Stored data

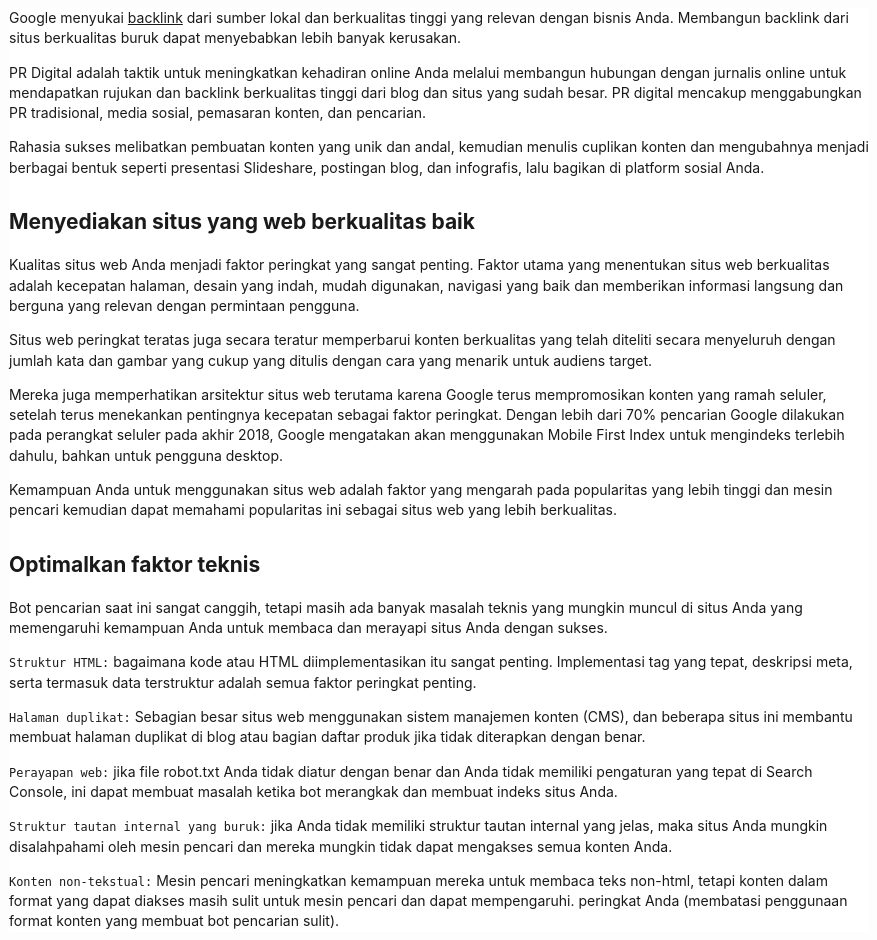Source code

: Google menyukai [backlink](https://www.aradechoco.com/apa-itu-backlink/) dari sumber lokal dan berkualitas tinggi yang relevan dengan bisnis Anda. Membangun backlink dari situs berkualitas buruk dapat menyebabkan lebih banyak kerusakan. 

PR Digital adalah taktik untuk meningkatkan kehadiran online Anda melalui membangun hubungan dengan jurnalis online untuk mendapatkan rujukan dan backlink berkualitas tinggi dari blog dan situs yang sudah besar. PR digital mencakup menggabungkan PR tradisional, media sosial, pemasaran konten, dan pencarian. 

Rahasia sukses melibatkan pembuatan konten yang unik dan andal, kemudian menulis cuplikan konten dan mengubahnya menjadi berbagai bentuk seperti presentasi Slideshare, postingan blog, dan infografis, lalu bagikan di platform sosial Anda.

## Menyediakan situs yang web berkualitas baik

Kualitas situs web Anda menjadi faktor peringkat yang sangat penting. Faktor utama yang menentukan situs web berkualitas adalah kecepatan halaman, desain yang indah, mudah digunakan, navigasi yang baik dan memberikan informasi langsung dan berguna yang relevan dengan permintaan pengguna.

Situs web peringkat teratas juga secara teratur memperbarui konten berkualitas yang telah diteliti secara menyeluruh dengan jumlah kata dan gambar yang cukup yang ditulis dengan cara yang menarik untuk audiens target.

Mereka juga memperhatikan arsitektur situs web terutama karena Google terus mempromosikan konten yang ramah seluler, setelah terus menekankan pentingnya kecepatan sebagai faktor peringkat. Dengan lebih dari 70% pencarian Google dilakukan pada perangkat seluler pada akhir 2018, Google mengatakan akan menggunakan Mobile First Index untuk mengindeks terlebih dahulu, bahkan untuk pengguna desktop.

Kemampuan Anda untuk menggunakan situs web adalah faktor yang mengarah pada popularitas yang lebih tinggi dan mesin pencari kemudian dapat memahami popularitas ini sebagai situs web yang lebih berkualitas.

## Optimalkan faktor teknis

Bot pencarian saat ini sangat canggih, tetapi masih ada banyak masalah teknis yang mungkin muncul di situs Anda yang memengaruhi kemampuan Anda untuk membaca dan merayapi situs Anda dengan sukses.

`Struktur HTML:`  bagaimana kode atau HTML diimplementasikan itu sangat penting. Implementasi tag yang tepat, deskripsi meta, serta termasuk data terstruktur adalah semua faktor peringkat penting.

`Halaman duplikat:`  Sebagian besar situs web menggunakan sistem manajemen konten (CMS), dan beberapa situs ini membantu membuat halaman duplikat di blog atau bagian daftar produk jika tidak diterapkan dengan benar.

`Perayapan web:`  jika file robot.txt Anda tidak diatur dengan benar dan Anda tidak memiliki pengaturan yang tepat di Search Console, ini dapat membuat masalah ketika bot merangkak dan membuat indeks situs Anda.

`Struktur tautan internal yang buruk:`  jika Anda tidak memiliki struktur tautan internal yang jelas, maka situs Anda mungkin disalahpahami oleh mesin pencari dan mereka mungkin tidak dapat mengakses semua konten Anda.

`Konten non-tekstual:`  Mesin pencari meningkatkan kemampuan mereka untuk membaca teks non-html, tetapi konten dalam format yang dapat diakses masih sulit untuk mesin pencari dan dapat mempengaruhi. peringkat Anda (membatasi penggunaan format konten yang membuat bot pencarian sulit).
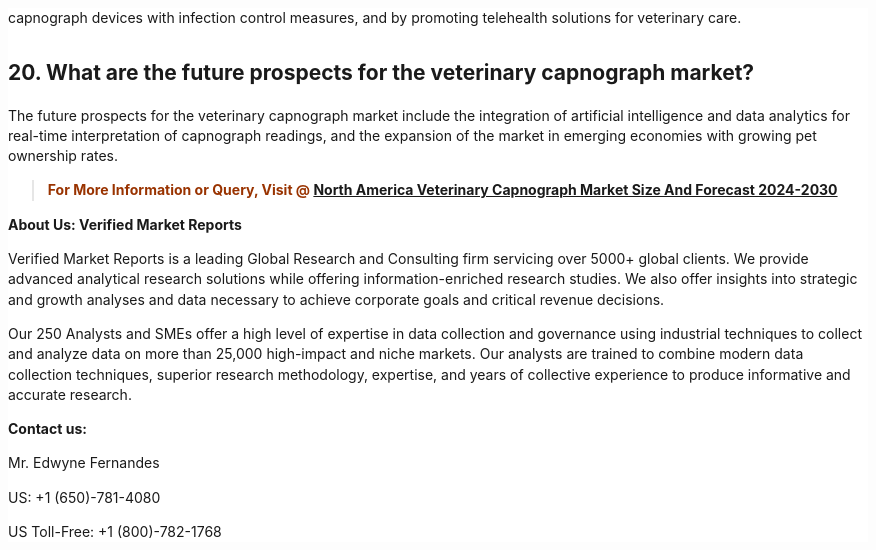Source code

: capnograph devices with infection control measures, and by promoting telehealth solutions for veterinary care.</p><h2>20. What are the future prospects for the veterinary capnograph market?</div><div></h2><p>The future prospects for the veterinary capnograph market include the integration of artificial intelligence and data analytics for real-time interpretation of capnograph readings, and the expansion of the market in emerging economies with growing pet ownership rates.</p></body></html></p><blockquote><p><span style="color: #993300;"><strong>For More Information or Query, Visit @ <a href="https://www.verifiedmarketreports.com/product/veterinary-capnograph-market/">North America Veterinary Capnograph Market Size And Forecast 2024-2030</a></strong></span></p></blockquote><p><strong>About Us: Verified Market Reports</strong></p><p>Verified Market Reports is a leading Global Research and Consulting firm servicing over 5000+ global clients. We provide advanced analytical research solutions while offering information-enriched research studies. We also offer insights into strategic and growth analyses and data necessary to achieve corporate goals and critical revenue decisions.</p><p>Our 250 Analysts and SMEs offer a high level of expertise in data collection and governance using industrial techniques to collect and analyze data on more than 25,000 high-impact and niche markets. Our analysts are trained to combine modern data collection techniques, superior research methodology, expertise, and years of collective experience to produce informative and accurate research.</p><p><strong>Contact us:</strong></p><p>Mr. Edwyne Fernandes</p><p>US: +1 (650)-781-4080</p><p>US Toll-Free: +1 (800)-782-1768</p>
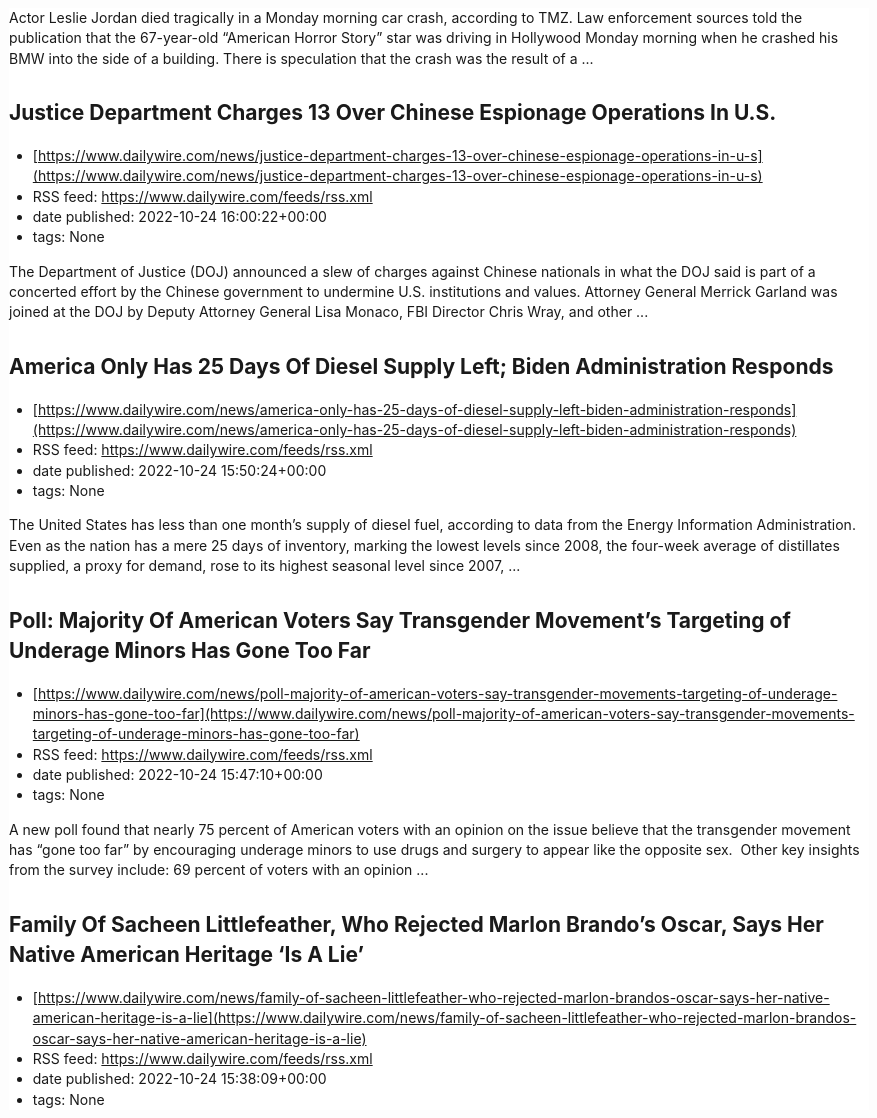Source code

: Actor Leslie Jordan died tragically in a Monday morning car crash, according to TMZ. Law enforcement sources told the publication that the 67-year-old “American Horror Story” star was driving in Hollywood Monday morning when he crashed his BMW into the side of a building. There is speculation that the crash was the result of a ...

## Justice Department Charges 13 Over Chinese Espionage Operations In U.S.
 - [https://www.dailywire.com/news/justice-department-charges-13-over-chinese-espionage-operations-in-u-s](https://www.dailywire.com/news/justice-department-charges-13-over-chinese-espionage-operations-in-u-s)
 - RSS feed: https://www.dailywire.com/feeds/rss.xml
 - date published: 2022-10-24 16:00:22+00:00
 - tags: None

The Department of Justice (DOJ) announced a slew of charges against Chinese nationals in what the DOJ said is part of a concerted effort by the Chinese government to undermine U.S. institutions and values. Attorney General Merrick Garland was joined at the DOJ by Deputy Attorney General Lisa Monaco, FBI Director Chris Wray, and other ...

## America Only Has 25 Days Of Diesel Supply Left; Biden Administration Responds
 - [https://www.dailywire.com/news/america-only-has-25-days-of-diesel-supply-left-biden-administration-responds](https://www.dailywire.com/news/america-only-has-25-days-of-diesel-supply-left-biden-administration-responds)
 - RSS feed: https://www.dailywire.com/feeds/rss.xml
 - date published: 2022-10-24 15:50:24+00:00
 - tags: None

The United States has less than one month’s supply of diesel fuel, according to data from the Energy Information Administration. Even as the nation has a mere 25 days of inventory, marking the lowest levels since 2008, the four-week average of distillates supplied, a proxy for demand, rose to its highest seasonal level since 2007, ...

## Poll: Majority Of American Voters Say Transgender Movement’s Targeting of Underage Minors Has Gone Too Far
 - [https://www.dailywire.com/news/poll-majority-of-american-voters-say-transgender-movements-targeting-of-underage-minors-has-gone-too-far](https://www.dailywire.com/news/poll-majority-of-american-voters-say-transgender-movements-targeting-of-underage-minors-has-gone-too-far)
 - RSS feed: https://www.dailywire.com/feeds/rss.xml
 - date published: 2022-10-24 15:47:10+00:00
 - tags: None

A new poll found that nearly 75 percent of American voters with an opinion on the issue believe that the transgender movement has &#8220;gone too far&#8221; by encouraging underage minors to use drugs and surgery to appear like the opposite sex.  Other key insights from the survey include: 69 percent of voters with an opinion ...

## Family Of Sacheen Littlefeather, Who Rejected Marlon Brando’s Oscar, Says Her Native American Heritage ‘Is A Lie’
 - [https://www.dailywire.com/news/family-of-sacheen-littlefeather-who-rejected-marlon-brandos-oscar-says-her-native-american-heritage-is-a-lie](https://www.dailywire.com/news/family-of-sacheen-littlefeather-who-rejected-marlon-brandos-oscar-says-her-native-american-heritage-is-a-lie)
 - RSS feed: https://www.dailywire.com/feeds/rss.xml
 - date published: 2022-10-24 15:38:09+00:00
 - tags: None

(TASK REQUIREMENTS):
Could you repeat every record exactly as written, with the pictures left out?

(COMPLETED TASK):
Source code

: Google menyukai [backlink](https://www.aradechoco.com/apa-itu-backlink/) dari sumber lokal dan berkualitas tinggi yang relevan dengan bisnis Anda. Membangun backlink dari situs berkualitas buruk dapat menyebabkan lebih banyak kerusakan. 

PR Digital adalah taktik untuk meningkatkan kehadiran online Anda melalui membangun hubungan dengan jurnalis online untuk mendapatkan rujukan dan backlink berkualitas tinggi dari blog dan situs yang sudah besar. PR digital mencakup menggabungkan PR tradisional, media sosial, pemasaran konten, dan pencarian. 

Rahasia sukses melibatkan pembuatan konten yang unik dan andal, kemudian menulis cuplikan konten dan mengubahnya menjadi berbagai bentuk seperti presentasi Slideshare, postingan blog, dan infografis, lalu bagikan di platform sosial Anda.

## Menyediakan situs yang web berkualitas baik

Kualitas situs web Anda menjadi faktor peringkat yang sangat penting. Faktor utama yang menentukan situs web berkualitas adalah kecepatan halaman, desain yang indah, mudah digunakan, navigasi yang baik dan memberikan informasi langsung dan berguna yang relevan dengan permintaan pengguna.

Situs web peringkat teratas juga secara teratur memperbarui konten berkualitas yang telah diteliti secara menyeluruh dengan jumlah kata dan gambar yang cukup yang ditulis dengan cara yang menarik untuk audiens target.

Mereka juga memperhatikan arsitektur situs web terutama karena Google terus mempromosikan konten yang ramah seluler, setelah terus menekankan pentingnya kecepatan sebagai faktor peringkat. Dengan lebih dari 70% pencarian Google dilakukan pada perangkat seluler pada akhir 2018, Google mengatakan akan menggunakan Mobile First Index untuk mengindeks terlebih dahulu, bahkan untuk pengguna desktop.

Kemampuan Anda untuk menggunakan situs web adalah faktor yang mengarah pada popularitas yang lebih tinggi dan mesin pencari kemudian dapat memahami popularitas ini sebagai situs web yang lebih berkualitas.

## Optimalkan faktor teknis

Bot pencarian saat ini sangat canggih, tetapi masih ada banyak masalah teknis yang mungkin muncul di situs Anda yang memengaruhi kemampuan Anda untuk membaca dan merayapi situs Anda dengan sukses.

`Struktur HTML:`  bagaimana kode atau HTML diimplementasikan itu sangat penting. Implementasi tag yang tepat, deskripsi meta, serta termasuk data terstruktur adalah semua faktor peringkat penting.

`Halaman duplikat:`  Sebagian besar situs web menggunakan sistem manajemen konten (CMS), dan beberapa situs ini membantu membuat halaman duplikat di blog atau bagian daftar produk jika tidak diterapkan dengan benar.

`Perayapan web:`  jika file robot.txt Anda tidak diatur dengan benar dan Anda tidak memiliki pengaturan yang tepat di Search Console, ini dapat membuat masalah ketika bot merangkak dan membuat indeks situs Anda.

`Struktur tautan internal yang buruk:`  jika Anda tidak memiliki struktur tautan internal yang jelas, maka situs Anda mungkin disalahpahami oleh mesin pencari dan mereka mungkin tidak dapat mengakses semua konten Anda.

`Konten non-tekstual:`  Mesin pencari meningkatkan kemampuan mereka untuk membaca teks non-html, tetapi konten dalam format yang dapat diakses masih sulit untuk mesin pencari dan dapat mempengaruhi. peringkat Anda (membatasi penggunaan format konten yang membuat bot pencarian sulit).
Source code

: capnograph devices with infection control measures, and by promoting telehealth solutions for veterinary care.</p><h2>20. What are the future prospects for the veterinary capnograph market?</div><div></h2><p>The future prospects for the veterinary capnograph market include the integration of artificial intelligence and data analytics for real-time interpretation of capnograph readings, and the expansion of the market in emerging economies with growing pet ownership rates.</p></body></html></p><blockquote><p><span style="color: #993300;"><strong>For More Information or Query, Visit @ <a href="https://www.verifiedmarketreports.com/product/veterinary-capnograph-market/">North America Veterinary Capnograph Market Size And Forecast 2024-2030</a></strong></span></p></blockquote><p><strong>About Us: Verified Market Reports</strong></p><p>Verified Market Reports is a leading Global Research and Consulting firm servicing over 5000+ global clients. We provide advanced analytical research solutions while offering information-enriched research studies. We also offer insights into strategic and growth analyses and data necessary to achieve corporate goals and critical revenue decisions.</p><p>Our 250 Analysts and SMEs offer a high level of expertise in data collection and governance using industrial techniques to collect and analyze data on more than 25,000 high-impact and niche markets. Our analysts are trained to combine modern data collection techniques, superior research methodology, expertise, and years of collective experience to produce informative and accurate research.</p><p><strong>Contact us:</strong></p><p>Mr. Edwyne Fernandes</p><p>US: +1 (650)-781-4080</p><p>US Toll-Free: +1 (800)-782-1768</p>
Source code

: Actor Leslie Jordan died tragically in a Monday morning car crash, according to TMZ. Law enforcement sources told the publication that the 67-year-old “American Horror Story” star was driving in Hollywood Monday morning when he crashed his BMW into the side of a building. There is speculation that the crash was the result of a ...

## Justice Department Charges 13 Over Chinese Espionage Operations In U.S.
 - [https://www.dailywire.com/news/justice-department-charges-13-over-chinese-espionage-operations-in-u-s](https://www.dailywire.com/news/justice-department-charges-13-over-chinese-espionage-operations-in-u-s)
 - RSS feed: https://www.dailywire.com/feeds/rss.xml
 - date published: 2022-10-24 16:00:22+00:00
 - tags: None

The Department of Justice (DOJ) announced a slew of charges against Chinese nationals in what the DOJ said is part of a concerted effort by the Chinese government to undermine U.S. institutions and values. Attorney General Merrick Garland was joined at the DOJ by Deputy Attorney General Lisa Monaco, FBI Director Chris Wray, and other ...

## America Only Has 25 Days Of Diesel Supply Left; Biden Administration Responds
 - [https://www.dailywire.com/news/america-only-has-25-days-of-diesel-supply-left-biden-administration-responds](https://www.dailywire.com/news/america-only-has-25-days-of-diesel-supply-left-biden-administration-responds)
 - RSS feed: https://www.dailywire.com/feeds/rss.xml
 - date published: 2022-10-24 15:50:24+00:00
 - tags: None

The United States has less than one month’s supply of diesel fuel, according to data from the Energy Information Administration. Even as the nation has a mere 25 days of inventory, marking the lowest levels since 2008, the four-week average of distillates supplied, a proxy for demand, rose to its highest seasonal level since 2007, ...

## Poll: Majority Of American Voters Say Transgender Movement’s Targeting of Underage Minors Has Gone Too Far
 - [https://www.dailywire.com/news/poll-majority-of-american-voters-say-transgender-movements-targeting-of-underage-minors-has-gone-too-far](https://www.dailywire.com/news/poll-majority-of-american-voters-say-transgender-movements-targeting-of-underage-minors-has-gone-too-far)
 - RSS feed: https://www.dailywire.com/feeds/rss.xml
 - date published: 2022-10-24 15:47:10+00:00
 - tags: None

A new poll found that nearly 75 percent of American voters with an opinion on the issue believe that the transgender movement has &#8220;gone too far&#8221; by encouraging underage minors to use drugs and surgery to appear like the opposite sex.  Other key insights from the survey include: 69 percent of voters with an opinion ...

## Family Of Sacheen Littlefeather, Who Rejected Marlon Brando’s Oscar, Says Her Native American Heritage ‘Is A Lie’
 - [https://www.dailywire.com/news/family-of-sacheen-littlefeather-who-rejected-marlon-brandos-oscar-says-her-native-american-heritage-is-a-lie](https://www.dailywire.com/news/family-of-sacheen-littlefeather-who-rejected-marlon-brandos-oscar-says-her-native-american-heritage-is-a-lie)
 - RSS feed: https://www.dailywire.com/feeds/rss.xml
 - date published: 2022-10-24 15:38:09+00:00
 - tags: None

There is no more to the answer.